#### [RECORDED INFORMATION]

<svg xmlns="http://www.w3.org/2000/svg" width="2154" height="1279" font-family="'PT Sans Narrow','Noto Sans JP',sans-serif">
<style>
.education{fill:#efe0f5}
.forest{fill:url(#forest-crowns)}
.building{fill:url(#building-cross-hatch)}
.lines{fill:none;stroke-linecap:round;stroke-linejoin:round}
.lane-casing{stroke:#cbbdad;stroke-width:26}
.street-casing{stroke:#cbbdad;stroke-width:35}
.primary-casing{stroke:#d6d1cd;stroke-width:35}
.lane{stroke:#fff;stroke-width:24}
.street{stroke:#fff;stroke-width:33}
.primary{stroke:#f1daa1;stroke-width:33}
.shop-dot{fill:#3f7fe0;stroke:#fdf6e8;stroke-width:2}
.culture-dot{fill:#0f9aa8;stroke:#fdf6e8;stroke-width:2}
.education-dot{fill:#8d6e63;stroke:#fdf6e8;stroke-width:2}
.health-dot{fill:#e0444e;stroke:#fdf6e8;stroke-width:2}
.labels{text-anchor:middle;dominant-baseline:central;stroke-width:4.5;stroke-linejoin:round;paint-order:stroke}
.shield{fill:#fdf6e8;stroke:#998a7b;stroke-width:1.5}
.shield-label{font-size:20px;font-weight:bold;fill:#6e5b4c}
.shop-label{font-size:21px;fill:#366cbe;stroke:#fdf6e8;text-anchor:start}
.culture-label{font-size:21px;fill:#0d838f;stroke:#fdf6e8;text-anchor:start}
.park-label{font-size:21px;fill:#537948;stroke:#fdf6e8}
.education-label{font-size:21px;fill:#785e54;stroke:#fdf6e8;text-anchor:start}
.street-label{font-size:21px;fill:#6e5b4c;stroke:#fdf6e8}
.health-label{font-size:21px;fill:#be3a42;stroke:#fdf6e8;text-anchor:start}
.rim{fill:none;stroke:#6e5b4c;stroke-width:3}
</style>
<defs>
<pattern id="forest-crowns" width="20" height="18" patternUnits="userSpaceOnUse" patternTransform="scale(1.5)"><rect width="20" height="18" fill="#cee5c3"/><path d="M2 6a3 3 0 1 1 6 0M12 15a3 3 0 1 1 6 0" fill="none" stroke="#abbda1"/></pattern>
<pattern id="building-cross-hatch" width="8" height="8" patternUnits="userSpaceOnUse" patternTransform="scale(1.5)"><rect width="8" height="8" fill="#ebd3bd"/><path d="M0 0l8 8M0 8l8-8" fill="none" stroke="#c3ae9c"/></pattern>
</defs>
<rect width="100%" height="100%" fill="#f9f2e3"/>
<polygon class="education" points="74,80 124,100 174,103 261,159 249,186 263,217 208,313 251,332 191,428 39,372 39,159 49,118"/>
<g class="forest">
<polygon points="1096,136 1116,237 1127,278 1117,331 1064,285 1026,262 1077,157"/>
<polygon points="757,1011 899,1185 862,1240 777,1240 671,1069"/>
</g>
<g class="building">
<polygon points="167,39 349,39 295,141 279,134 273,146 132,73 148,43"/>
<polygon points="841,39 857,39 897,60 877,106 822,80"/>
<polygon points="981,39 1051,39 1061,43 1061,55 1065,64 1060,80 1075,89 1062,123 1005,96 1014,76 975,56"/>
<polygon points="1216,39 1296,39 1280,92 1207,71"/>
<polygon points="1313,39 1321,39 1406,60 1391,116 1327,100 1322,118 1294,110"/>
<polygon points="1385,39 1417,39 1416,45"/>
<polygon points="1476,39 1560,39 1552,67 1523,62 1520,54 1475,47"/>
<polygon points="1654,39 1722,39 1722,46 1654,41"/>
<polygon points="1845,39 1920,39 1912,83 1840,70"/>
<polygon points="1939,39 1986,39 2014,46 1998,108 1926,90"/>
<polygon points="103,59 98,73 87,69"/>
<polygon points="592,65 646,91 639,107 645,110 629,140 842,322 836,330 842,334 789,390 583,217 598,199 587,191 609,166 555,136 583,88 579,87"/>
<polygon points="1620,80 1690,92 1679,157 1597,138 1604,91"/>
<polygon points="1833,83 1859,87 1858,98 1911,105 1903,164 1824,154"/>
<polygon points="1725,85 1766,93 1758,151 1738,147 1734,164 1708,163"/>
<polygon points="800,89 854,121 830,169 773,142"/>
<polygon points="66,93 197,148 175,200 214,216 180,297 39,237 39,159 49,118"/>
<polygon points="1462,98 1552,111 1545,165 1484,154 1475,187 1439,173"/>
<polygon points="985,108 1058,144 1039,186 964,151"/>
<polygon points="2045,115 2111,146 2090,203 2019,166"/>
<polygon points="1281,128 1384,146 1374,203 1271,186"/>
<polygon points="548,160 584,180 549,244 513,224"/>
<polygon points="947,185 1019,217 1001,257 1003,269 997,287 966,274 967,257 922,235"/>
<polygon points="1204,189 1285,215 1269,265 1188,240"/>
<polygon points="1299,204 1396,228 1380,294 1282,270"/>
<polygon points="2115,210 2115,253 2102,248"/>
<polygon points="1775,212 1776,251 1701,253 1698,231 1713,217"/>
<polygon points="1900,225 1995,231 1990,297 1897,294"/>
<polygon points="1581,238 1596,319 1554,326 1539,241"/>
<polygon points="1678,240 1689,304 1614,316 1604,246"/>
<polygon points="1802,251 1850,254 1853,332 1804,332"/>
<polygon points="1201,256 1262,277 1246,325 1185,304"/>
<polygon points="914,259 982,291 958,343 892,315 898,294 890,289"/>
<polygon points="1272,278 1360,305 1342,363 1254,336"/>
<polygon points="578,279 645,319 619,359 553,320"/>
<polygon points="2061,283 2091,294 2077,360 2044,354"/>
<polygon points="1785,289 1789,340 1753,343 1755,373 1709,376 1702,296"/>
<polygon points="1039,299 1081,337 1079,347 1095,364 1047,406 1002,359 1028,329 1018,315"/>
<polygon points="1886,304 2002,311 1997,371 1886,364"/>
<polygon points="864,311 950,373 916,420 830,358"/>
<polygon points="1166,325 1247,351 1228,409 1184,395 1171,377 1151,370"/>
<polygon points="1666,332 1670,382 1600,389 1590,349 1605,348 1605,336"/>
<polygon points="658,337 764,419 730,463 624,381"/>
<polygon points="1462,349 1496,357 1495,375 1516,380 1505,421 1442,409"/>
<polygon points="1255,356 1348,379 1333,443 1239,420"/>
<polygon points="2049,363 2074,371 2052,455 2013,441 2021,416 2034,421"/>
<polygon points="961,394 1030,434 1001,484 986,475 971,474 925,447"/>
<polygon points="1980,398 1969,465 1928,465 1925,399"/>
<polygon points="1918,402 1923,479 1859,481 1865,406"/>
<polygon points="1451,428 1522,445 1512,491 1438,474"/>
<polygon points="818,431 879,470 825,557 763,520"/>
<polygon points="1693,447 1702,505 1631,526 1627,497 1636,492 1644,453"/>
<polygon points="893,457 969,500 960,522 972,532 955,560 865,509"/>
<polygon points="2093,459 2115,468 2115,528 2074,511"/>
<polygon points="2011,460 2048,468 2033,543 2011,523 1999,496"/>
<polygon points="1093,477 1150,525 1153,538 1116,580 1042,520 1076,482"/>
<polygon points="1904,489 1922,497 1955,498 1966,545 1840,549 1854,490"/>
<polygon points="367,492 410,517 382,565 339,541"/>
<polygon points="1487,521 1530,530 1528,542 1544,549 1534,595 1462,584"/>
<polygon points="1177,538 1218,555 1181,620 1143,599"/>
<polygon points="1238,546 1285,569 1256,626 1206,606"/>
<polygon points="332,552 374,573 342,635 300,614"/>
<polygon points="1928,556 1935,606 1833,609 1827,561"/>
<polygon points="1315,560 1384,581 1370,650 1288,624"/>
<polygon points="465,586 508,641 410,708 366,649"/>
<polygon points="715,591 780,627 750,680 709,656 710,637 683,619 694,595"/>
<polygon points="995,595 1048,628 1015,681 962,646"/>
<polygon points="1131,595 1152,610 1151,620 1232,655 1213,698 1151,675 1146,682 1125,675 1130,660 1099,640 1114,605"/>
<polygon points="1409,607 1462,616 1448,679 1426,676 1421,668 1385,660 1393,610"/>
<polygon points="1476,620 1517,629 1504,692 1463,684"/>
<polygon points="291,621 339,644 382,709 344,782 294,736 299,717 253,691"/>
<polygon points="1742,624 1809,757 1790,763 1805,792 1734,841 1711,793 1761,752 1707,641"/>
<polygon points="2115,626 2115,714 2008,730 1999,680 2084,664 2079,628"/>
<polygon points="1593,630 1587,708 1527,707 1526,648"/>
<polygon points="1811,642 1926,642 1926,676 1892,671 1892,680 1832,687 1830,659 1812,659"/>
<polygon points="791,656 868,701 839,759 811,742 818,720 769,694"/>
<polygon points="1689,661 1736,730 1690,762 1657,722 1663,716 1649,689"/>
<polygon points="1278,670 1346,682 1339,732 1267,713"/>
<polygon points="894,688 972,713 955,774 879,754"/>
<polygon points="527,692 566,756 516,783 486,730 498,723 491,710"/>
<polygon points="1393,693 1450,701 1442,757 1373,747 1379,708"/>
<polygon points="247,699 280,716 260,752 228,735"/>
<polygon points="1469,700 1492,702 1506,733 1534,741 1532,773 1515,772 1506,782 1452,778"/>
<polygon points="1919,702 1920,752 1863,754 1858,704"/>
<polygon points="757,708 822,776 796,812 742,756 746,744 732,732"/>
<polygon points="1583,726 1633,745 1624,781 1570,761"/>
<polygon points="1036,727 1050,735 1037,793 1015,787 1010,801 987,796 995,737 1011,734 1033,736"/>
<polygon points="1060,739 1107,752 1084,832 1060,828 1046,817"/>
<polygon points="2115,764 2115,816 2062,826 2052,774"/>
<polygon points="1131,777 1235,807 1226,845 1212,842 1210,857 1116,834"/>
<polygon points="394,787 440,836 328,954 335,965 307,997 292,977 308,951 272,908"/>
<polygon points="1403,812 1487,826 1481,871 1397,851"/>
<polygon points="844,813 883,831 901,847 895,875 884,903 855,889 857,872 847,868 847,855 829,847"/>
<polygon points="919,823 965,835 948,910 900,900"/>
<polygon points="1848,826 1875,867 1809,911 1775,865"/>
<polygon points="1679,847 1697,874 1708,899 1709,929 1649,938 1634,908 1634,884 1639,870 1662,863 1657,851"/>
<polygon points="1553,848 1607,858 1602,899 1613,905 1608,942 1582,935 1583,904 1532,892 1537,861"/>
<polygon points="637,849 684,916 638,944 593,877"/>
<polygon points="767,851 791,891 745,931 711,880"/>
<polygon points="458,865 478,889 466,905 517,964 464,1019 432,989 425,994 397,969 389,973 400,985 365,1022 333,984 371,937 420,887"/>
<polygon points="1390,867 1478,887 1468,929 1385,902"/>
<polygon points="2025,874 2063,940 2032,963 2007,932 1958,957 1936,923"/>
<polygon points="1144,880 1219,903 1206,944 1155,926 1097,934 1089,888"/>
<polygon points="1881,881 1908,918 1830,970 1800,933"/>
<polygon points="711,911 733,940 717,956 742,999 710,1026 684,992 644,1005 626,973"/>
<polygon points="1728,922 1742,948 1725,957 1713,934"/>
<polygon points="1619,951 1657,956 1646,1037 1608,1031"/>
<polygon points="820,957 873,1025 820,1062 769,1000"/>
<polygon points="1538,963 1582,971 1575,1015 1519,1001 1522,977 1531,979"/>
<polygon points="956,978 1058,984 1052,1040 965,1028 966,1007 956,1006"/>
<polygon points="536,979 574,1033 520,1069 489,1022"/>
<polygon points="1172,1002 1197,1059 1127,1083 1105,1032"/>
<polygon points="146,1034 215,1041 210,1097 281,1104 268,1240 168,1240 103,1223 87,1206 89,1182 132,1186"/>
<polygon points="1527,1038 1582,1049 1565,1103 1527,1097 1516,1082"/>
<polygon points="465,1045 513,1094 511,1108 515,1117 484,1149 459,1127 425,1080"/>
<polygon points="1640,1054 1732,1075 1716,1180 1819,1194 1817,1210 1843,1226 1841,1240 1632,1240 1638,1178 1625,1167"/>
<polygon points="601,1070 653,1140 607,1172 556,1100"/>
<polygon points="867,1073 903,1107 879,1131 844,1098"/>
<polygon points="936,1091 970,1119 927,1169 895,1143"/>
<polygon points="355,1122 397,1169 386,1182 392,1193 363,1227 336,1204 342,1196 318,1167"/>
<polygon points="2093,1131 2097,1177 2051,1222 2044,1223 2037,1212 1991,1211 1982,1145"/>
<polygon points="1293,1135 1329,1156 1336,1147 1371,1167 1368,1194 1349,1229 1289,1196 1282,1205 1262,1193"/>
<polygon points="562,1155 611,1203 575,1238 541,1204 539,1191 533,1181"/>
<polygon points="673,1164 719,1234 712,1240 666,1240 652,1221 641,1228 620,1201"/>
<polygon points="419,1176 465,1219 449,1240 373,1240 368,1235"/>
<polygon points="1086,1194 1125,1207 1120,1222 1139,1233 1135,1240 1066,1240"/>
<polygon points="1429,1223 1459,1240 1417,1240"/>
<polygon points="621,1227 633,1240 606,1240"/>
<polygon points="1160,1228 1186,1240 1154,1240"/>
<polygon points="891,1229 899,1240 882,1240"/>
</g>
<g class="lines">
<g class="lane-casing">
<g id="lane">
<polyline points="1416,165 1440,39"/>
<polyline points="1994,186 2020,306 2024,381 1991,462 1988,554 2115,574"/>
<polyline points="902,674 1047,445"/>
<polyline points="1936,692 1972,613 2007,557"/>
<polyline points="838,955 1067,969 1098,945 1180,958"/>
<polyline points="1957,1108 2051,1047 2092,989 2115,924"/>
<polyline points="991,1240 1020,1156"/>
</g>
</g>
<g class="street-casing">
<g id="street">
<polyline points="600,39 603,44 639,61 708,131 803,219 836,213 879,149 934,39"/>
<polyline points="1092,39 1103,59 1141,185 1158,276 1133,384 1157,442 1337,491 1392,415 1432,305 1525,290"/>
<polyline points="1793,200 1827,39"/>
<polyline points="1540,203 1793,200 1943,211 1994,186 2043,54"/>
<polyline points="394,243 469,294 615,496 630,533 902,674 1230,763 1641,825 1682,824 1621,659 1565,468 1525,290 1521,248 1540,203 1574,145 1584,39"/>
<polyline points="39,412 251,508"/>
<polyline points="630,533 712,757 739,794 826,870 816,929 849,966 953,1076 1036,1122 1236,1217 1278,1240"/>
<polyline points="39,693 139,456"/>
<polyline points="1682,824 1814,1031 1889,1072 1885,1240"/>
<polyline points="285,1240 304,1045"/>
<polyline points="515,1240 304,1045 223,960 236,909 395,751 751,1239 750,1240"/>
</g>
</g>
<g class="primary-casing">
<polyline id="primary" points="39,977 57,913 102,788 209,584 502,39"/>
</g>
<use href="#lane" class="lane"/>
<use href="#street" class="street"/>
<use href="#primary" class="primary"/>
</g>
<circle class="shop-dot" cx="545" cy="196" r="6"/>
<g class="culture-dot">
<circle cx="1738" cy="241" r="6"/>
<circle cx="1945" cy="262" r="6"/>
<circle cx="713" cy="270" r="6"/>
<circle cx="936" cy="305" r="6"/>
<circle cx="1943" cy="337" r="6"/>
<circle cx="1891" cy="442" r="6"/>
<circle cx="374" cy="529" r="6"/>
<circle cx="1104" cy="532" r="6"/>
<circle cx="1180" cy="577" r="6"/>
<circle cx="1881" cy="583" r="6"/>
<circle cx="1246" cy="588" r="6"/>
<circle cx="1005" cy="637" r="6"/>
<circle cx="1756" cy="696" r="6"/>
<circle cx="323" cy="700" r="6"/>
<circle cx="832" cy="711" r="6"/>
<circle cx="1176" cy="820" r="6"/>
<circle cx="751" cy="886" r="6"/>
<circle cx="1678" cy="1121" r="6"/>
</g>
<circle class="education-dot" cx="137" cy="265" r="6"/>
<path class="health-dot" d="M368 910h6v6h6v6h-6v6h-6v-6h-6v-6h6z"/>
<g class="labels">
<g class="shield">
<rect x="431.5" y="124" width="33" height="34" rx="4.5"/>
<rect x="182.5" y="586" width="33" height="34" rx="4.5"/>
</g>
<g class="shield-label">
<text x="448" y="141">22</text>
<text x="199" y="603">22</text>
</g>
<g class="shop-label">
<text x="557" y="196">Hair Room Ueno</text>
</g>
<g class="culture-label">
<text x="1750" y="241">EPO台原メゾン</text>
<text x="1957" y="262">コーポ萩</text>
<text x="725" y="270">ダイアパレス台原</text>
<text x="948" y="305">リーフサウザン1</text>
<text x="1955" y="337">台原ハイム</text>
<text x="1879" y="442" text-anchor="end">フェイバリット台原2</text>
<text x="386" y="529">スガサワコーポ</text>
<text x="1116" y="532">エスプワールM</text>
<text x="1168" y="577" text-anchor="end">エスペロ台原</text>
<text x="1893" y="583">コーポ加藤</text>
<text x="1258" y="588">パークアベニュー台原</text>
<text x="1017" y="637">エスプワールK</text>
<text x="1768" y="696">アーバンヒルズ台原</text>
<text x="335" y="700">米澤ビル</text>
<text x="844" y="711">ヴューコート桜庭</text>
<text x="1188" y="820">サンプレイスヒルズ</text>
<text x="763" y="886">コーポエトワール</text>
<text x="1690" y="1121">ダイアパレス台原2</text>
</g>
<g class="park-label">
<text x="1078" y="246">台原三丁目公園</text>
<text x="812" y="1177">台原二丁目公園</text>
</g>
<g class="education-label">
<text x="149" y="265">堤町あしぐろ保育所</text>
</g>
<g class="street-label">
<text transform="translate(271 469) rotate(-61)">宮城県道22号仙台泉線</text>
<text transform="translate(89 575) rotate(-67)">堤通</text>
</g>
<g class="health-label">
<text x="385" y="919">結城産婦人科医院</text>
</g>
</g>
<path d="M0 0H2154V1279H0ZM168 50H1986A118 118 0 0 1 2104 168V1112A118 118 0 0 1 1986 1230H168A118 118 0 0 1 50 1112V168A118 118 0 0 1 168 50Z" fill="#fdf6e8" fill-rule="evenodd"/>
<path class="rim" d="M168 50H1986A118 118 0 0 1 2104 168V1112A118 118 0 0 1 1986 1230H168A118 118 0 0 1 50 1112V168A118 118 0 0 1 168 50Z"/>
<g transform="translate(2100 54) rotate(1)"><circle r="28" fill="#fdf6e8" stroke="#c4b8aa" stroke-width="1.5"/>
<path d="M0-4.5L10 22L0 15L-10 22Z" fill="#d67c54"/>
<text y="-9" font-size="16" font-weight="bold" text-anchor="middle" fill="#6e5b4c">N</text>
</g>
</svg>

#### [WHAT IS NEEDED]
Return, from the data, each line where the string "lines" occurs.

#### [RESPONSE TO THE EXERCISE]
.lines{fill:none;stroke-linecap:round;stroke-linejoin:round}
<g class="lines">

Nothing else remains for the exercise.